We accompany private individuals, companies, small businesses and public institutions to finance their plans for the future.
At CHF 11.3 billion, most loans, namely 87 per cent (2018: 86 %), comprised credits secured by mortgages. We have managed to continually grow our market share of loans to customers. At the end of 2019, the volume had increased to CHF 13.0 billion (2018: CHF 12.9 billion). The LLB Group extends mortgages primarily within the market regions of Liechtenstein, north-eastern Switzerland and the region of Zurich.
High standards of lending
The LLB Group pursues a conservative credit risk policy. It includes the individual and differentiated evaluation of loan applications, the conservative assessment of collateral values, the individual calculation of affordability as well as compliance with standard equity requirements. The differentiated control processes help us to reliably fulfil our performance mandate (see chapter “Responsibilities for society and the environment”) and to take appropriate account of risks.

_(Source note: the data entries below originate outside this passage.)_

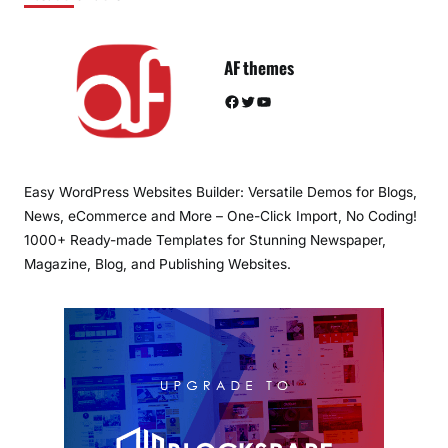
AF themes
Facebook
Twitter
YouTube
Easy WordPress Websites Builder: Versatile Demos for Blogs,
News, eCommerce and More – One-Click Import, No Coding!
1000+ Ready-made Templates for Stunning Newspaper,
Magazine, Blog, and Publishing Websites.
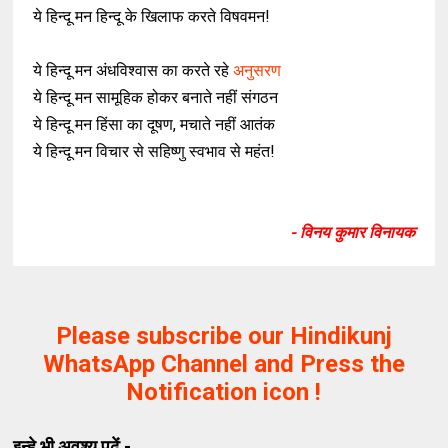
ये हिन्दू मन हिन्दू के खिलाफ करते विषवमन!
ये हिन्दू मन अंधविश्वास का करते रहे
अनुसरण
ये हिन्दू मन सामूहिक होकर बनाते नहीं संगठन
ये हिन्दू मन हिंसा का दूषण, मचाते नहीं आतंक
ये हिन्दू मन विचार से सहिष्णु स्वभाव से महंत!
- विनय कुमार विनायक
Please subscribe our Hindikunj
WhatsApp Channel and Press the
Notification icon !
इन्हे भी अवश्य पढ़ें -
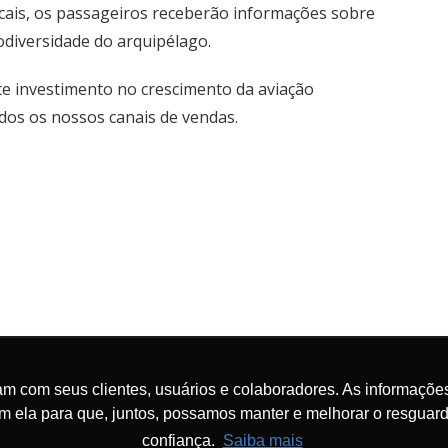
ocais, os passageiros receberão informações sobre
odiversidade do arquipélago.
te investimento no crescimento da aviação
odos os nossos canais de vendas.
A extensa rede de verão da Air France e da KLM
m com seus clientes, usuários e colaboradores. As informações
om ela para que, juntos, possamos manter e melhorar o resgua
confiança.
Saiba mais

For real estate financing, we observe the Ordinance on Banks and Investment Firms (FL-BankV), which governs risk management in accordance with Art. 7a and Art. 21c ff of the Liechtenstein Banking Act. For financing in Switzerland, we observe the minimum requirements for mortgage financing drawn up by the Swiss Bankers Association (SBA) and approved by the Swiss Financial Market Supervisory Authority (FINMA).

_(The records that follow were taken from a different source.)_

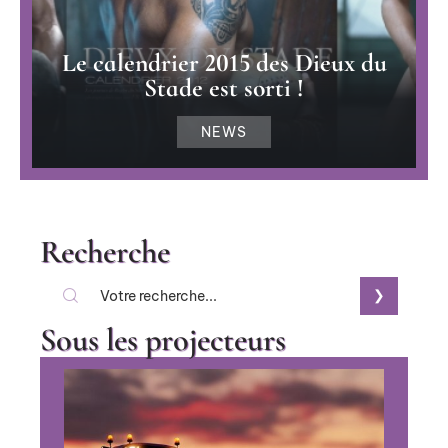
Le calendrier 2015 des Dieux du
Stade est sorti !
NEWS
Recherche
Sous les projecteurs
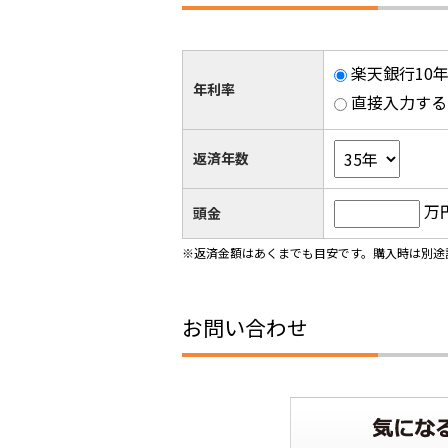
楽天銀行10年
年利率
直接入力する
返済年数
万
頭金
※返済金額はあくまでも目安です。購入時は別途
お問い合わせ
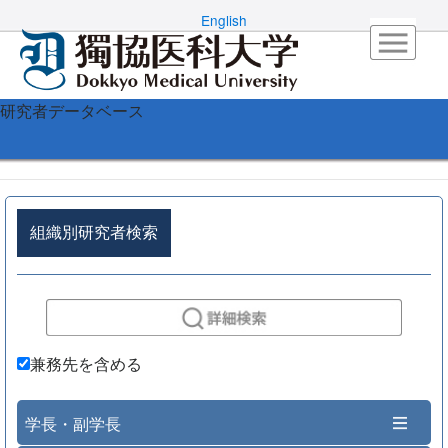
English
研究者データベース
組織別研究者検索
兼務先を含める
学長・副学長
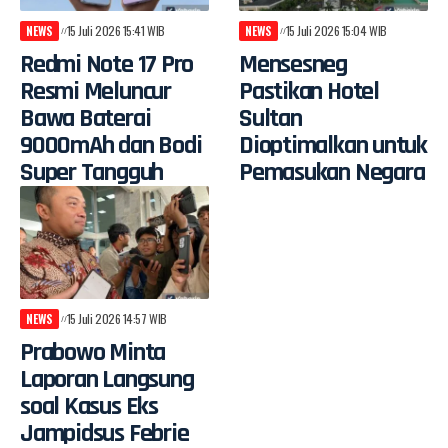
NEWS
15 Juli 2026 15:41 WIB
NEWS
15 Juli 2026 15:04 WIB
Redmi Note 17 Pro
Mensesneg
Resmi Meluncur
Pastikan Hotel
Bawa Baterai
Sultan
9000mAh dan Bodi
Dioptimalkan untuk
Super Tangguh
Pemasukan Negara
NEWS
15 Juli 2026 14:57 WIB
Prabowo Minta
Laporan Langsung
soal Kasus Eks
Jampidsus Febrie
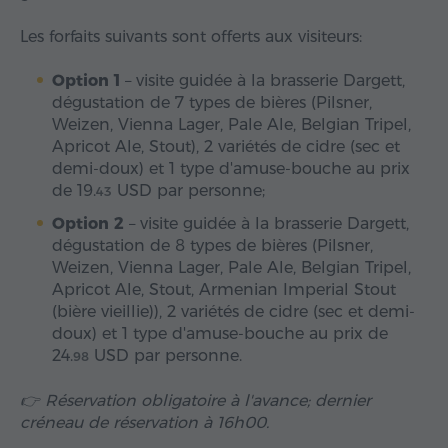
Les forfaits suivants sont offerts aux visiteurs:
Option 1
– visite guidée à la brasserie Dargett,
dégustation de 7 types de bières (Pilsner,
Weizen, Vienna Lager, Pale Ale, Belgian Tripel,
Apricot Ale, Stout), 2 variétés de cidre (sec et
demi-doux) et 1 type d'amuse-bouche au prix
de
19.
USD
par personne;
43
Option 2
– visite guidée à la brasserie Dargett,
dégustation de 8 types de bières (Pilsner,
Weizen, Vienna Lager, Pale Ale, Belgian Tripel,
Apricot Ale, Stout, Armenian Imperial Stout
(bière vieillie)), 2 variétés de cidre (sec et demi-
doux) et 1 type d'amuse-bouche au prix de
24.
USD
par personne.
98
👉 Réservation obligatoire à l'avance; dernier
créneau de réservation à 16h00.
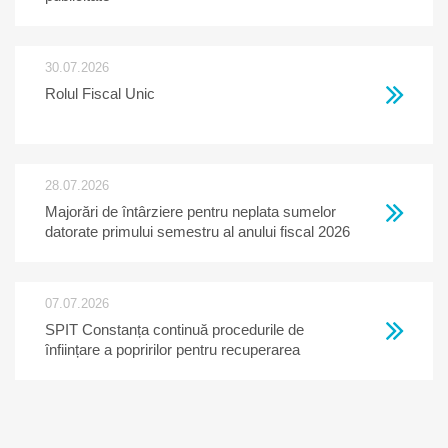
30.07.2026
Rolul Fiscal Unic
28.07.2026
Majorări de întârziere pentru neplata sumelor
datorate primului semestru al anului fiscal 2026
07.07.2026
SPIT Constanța continuă procedurile de
înființare a popririlor pentru recuperarea
creanțelor restante la bugetul local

We have developed a Group-wide uniform methodology for determining the collateral value of our Lombard loans. Credits against non-diversified securities or single asset lending may only be granted as an insignificant portion of a Lombard loan portfolio.
Independent credit decisions
Within the LLB Group, credit competences are assigned according to the knowledge and experience of the decision-makers and the appropriate level and credit type. With the exception of standard business transactions, the authority to grant credit lies with the back office, i. e. the Group Credit Management and the superordinate Credit Committees. Credit decisions are thus made independently of market pressures and market targets. In this way, we are able to avoid conflicts of interest and objectively and independently assess risk in individual cases.